> _What is expected_:
Update the records below by replacing "bar" with "column" wherever it occurs, keeping everything else unchanged. Leave the pictures out of your answer.

[Input records Boundary: Start]

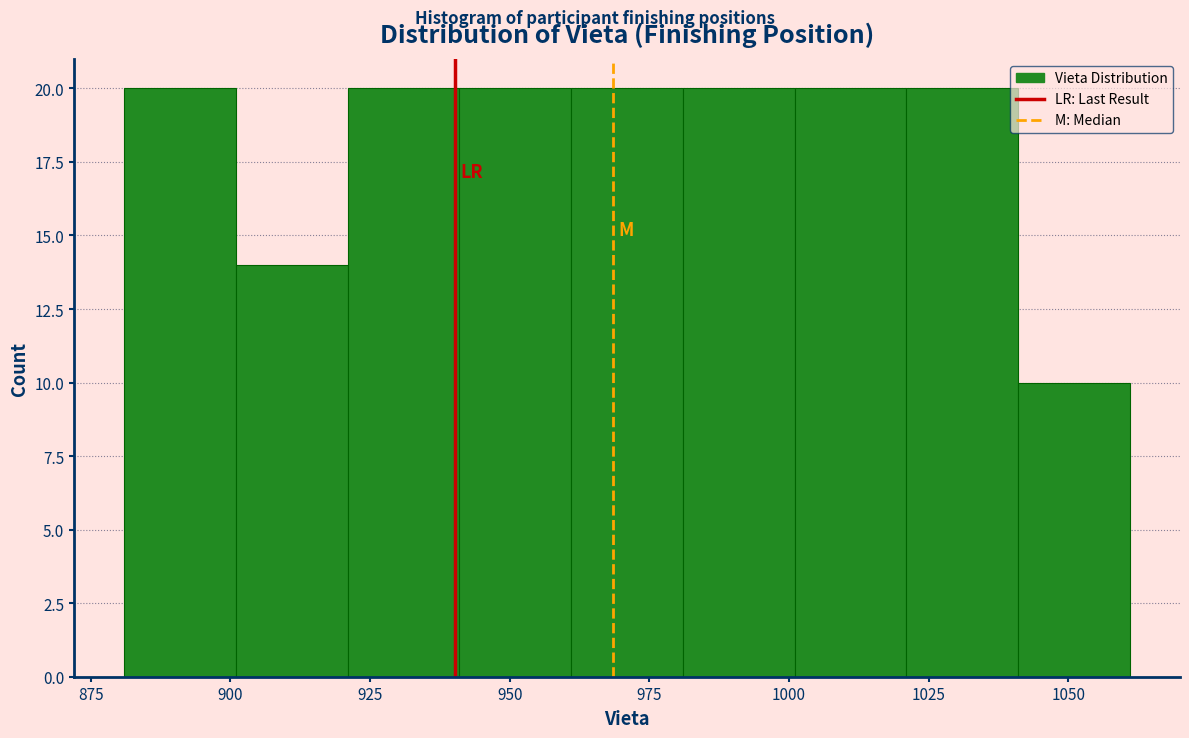

Reading left to right, list every bar in this chart as the range it spans on the x-axis followed by its height. Neither the bar edges nor the heights are printed on the chart, so give them approximately, as read against the axes.

881 to 901: 20
901 to 921: 14
921 to 941: 20
941 to 961: 20
961 to 981: 20
981 to 1001: 20
1001 to 1021: 20
1021 to 1041: 20
1041 to 1061: 10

[Input records Boundary: End]

> _Reply to the exercise_:
Reading left to right, list every column in this chart as the range it spans on the x-axis followed by its height. Neither the column edges nor the heights are printed on the chart, so give them approximately, as read against the axes.

881 to 901: 20
901 to 921: 14
921 to 941: 20
941 to 961: 20
961 to 981: 20
981 to 1001: 20
1001 to 1021: 20
1021 to 1041: 20
1041 to 1061: 10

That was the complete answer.